SOMM Recordings is thrilled to announce African Pianism, a revelatory collection of music by seven African composers. Released to coincide with Black History Month in the United States, it marks the label’s solo debut of Nigerian-Romanian pianist Rebeca Omordia.
First recordings include three haunting Nocturnes and percussion- enhanced En attente du printemps by Moroccan, Nabil Benabdeljalil. And Five Kaleidoscopes for Piano by Ghanaian-born to Nigerian parents, Fred Onovwerosuoke, best known for Bolingo, featured in the 2006 Robert de Niro film, The Good Shepherd. They evocatively reference a beehive, love of homeland, Nubian folklore and the elemental power of Nature.
African Pianism takes its title from Ghanaian J.H. Kwabena Nketia’s set of Twelve Pedagogical Pieces, richly influenced by the rhythmic, tonal accent of African percussion music. Ayo Bankole’s Egun Variations, remarks Robert Matthew-Walker in his booklet notes, “skilfully melds… Nigerian musical language within a European G major tonal structure”.
Fellow Nigerians Christian Onyeji and Akin Euba also interrogate African drumming technique to brilliant effect in the former’s Ufie (Igbo Dance), the latter’s Three Yoruba Songs Without Words celebrating indigenous song. David Earl’s ‘Princess Rainbow’, from his autobiographical Scenes from a South African Childhood, is a touching memory of fly-fishing with his father.
Hailed as an “African classical music pioneer” (BBC World Service) and “a classical music game changer” (Classical Music), award-winning pianist Rebeca Omordia is an exciting virtuoso with a wide-ranging career as soloist, chamber musician and recording artist.
She is artistic director of the African Concert Series in London, part of Wigmore Hall’s Family of Partners. The 2022 series launches at London’s Africa Centre on January 25.

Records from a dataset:
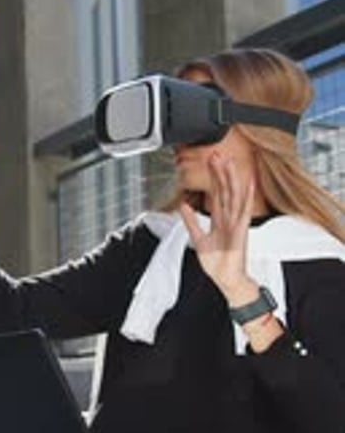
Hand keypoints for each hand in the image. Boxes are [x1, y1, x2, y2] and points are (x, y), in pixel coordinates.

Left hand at [179, 153, 257, 303]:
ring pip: (234, 195)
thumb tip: (183, 206)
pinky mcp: (241, 230)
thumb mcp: (198, 239)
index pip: (216, 193)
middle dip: (221, 172)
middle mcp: (229, 219)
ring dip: (231, 178)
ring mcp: (236, 223)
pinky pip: (244, 210)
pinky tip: (249, 182)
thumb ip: (191, 221)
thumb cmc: (217, 263)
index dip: (213, 177)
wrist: (226, 279)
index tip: (210, 162)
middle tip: (217, 154)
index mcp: (219, 220)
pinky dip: (247, 195)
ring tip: (229, 161)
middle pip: (225, 190)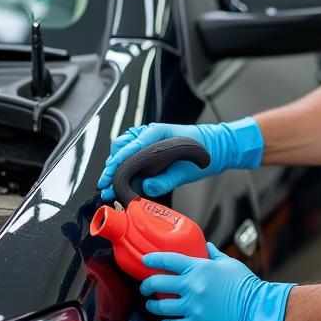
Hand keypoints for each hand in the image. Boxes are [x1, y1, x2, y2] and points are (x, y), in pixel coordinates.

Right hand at [97, 118, 263, 201]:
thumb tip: (147, 187)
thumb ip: (167, 179)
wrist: (214, 146)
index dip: (117, 163)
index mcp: (158, 133)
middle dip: (111, 167)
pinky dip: (123, 165)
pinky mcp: (148, 146)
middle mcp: (149, 133)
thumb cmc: (203, 153)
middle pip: (121, 147)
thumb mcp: (187, 170)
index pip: (131, 146)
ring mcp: (147, 138)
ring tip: (110, 186)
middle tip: (105, 187)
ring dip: (115, 166)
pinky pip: (130, 153)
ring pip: (122, 149)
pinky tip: (120, 179)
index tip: (108, 176)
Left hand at [140, 243, 293, 320]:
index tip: (145, 260)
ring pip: (161, 307)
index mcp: (199, 268)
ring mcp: (192, 307)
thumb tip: (207, 247)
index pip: (168, 260)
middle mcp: (191, 287)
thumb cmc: (246, 286)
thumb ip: (215, 255)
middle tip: (145, 287)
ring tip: (152, 305)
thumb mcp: (230, 264)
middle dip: (147, 285)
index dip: (152, 259)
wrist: (257, 310)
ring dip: (153, 305)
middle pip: (157, 283)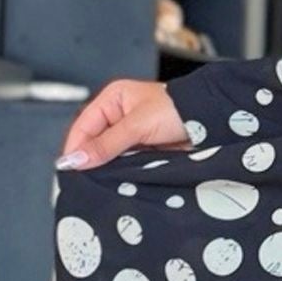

CHECK YOUR UNDERSTANDING:
a – Answer these from the African Pianism announcement:
(i) Who wrote the booklet notes?
(ii) Which film featured Fred Onovwerosuoke's Bolingo?
(iii) Where and on what date does the 2022 African Concert Series launch?
b – Reproduce everything in the African Pianism announcement from "African Pianism takes" down to "with his father.".

COMPLETED EXERCISE:
a –
(i) Robert Matthew-Walker
(ii) The Good Shepherd, a 2006 Robert de Niro film
(iii) London's Africa Centre, on January 25

b –
African Pianism takes its title from Ghanaian J.H. Kwabena Nketia’s set of Twelve Pedagogical Pieces, richly influenced by the rhythmic, tonal accent of African percussion music. Ayo Bankole’s Egun Variations, remarks Robert Matthew-Walker in his booklet notes, “skilfully melds… Nigerian musical language within a European G major tonal structure”.
Fellow Nigerians Christian Onyeji and Akin Euba also interrogate African drumming technique to brilliant effect in the former’s Ufie (Igbo Dance), the latter’s Three Yoruba Songs Without Words celebrating indigenous song. David Earl’s ‘Princess Rainbow’, from his autobiographical Scenes from a South African Childhood, is a touching memory of fly-fishing with his father.